Pixel coordinate listings
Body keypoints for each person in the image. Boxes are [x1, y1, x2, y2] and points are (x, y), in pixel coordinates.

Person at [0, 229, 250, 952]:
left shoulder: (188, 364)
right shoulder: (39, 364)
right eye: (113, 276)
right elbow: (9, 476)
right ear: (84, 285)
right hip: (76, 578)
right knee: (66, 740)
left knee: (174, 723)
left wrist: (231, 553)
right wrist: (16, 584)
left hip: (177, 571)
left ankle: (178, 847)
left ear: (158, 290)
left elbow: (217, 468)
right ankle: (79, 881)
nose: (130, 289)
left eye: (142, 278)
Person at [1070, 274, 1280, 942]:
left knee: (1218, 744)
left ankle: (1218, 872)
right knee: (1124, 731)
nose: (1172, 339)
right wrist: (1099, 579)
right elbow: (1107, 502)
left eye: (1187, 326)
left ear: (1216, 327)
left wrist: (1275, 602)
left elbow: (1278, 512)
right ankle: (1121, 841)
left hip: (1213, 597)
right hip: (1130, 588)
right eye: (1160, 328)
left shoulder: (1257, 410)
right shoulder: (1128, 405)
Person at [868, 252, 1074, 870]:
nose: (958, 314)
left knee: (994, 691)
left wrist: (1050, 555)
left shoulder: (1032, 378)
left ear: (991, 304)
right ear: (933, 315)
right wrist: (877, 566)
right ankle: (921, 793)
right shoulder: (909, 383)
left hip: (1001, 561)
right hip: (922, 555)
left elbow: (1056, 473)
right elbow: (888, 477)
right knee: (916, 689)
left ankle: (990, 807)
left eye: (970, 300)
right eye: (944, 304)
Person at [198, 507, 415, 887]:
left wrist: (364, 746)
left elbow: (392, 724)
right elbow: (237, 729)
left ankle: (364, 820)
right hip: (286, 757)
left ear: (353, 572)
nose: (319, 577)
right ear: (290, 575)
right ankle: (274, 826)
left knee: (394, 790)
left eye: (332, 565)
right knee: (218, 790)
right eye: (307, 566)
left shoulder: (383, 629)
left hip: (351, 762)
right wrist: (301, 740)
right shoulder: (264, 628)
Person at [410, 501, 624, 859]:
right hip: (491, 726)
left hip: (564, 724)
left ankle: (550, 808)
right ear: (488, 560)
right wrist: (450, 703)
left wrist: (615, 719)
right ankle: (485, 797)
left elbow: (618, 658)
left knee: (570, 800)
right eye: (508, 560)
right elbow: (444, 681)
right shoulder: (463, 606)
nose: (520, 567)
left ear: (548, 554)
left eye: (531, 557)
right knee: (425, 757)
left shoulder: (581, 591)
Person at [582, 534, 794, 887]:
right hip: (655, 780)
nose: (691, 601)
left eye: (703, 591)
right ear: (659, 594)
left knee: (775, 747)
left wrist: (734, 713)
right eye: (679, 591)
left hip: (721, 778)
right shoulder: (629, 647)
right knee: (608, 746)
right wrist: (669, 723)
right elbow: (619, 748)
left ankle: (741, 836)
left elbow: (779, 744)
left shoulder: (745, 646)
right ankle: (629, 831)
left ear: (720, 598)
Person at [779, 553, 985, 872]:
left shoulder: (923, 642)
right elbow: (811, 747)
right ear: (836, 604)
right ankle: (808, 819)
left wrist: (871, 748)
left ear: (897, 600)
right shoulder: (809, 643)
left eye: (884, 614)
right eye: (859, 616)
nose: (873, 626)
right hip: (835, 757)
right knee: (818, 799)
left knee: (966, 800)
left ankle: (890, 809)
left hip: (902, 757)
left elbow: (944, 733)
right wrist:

**Brief:** Repeat the records above in full, word for word.

**Response below:**
Body keypoints for each person in the image. Boxes are [x1, y1, x2, y2] and points are (x, y), in pixel coordinates.

Person at [0, 229, 250, 952]:
left shoulder: (188, 364)
right shoulder: (39, 364)
right eye: (113, 276)
right elbow: (9, 476)
right ear: (84, 285)
right hip: (76, 578)
right knee: (66, 740)
left knee: (174, 723)
left wrist: (231, 553)
right wrist: (16, 584)
left hip: (177, 571)
left ankle: (178, 847)
left ear: (158, 290)
left elbow: (217, 468)
right ankle: (79, 881)
nose: (130, 289)
left eye: (142, 278)
Person at [1070, 274, 1280, 942]:
left knee: (1218, 744)
left ankle: (1218, 872)
right knee: (1124, 731)
nose: (1172, 339)
right wrist: (1099, 579)
right elbow: (1107, 502)
left eye: (1187, 326)
left ear: (1216, 327)
left wrist: (1275, 602)
left elbow: (1278, 512)
right ankle: (1121, 841)
left hip: (1213, 597)
right hip: (1130, 588)
right eye: (1160, 328)
left shoulder: (1257, 410)
right shoulder: (1128, 405)
Person at [868, 252, 1074, 870]:
nose: (958, 314)
left knee: (994, 691)
left wrist: (1050, 555)
left shoulder: (1032, 378)
left ear: (991, 304)
right ear: (933, 315)
right wrist: (877, 566)
right ankle: (921, 793)
right shoulder: (909, 383)
left hip: (1001, 561)
right hip: (922, 555)
left elbow: (1056, 473)
right elbow: (888, 477)
right knee: (916, 689)
left ankle: (990, 807)
left eye: (970, 300)
right eye: (944, 304)
Person at [198, 507, 415, 887]:
left wrist: (364, 746)
left elbow: (392, 724)
right elbow: (237, 729)
left ankle: (364, 820)
right hip: (286, 757)
left ear: (353, 572)
nose: (319, 577)
right ear: (290, 575)
right ankle: (274, 826)
left knee: (394, 790)
left eye: (332, 565)
right knee: (218, 790)
right eye: (307, 566)
left shoulder: (383, 629)
left hip: (351, 762)
right wrist: (301, 740)
right shoulder: (264, 628)
Person at [410, 501, 624, 859]:
right hip: (491, 726)
left hip: (564, 724)
left ankle: (550, 808)
right ear: (488, 560)
right wrist: (450, 703)
left wrist: (615, 719)
right ankle: (485, 797)
left elbow: (618, 658)
left knee: (570, 800)
right eye: (508, 560)
right elbow: (444, 681)
right shoulder: (463, 606)
nose: (520, 567)
left ear: (548, 554)
left eye: (531, 557)
right knee: (425, 757)
left shoulder: (581, 591)
Person at [582, 534, 794, 887]:
right hip: (655, 780)
nose: (691, 601)
left eye: (703, 591)
right ear: (659, 594)
left knee: (775, 747)
left wrist: (734, 713)
right eye: (679, 591)
left hip: (721, 778)
right shoulder: (629, 647)
right knee: (608, 746)
right wrist: (669, 723)
right elbow: (619, 748)
left ankle: (741, 836)
left elbow: (779, 744)
left shoulder: (745, 646)
right ankle: (629, 831)
left ear: (720, 598)
Person at [779, 553, 985, 872]:
left shoulder: (923, 642)
right elbow: (811, 747)
right ear: (836, 604)
right ankle: (808, 819)
left wrist: (871, 748)
left ear: (897, 600)
right shoulder: (809, 643)
left eye: (884, 614)
right eye: (859, 616)
nose: (873, 626)
right hip: (835, 757)
right knee: (818, 799)
left knee: (966, 800)
left ankle: (890, 809)
left hip: (902, 757)
left elbow: (944, 733)
right wrist:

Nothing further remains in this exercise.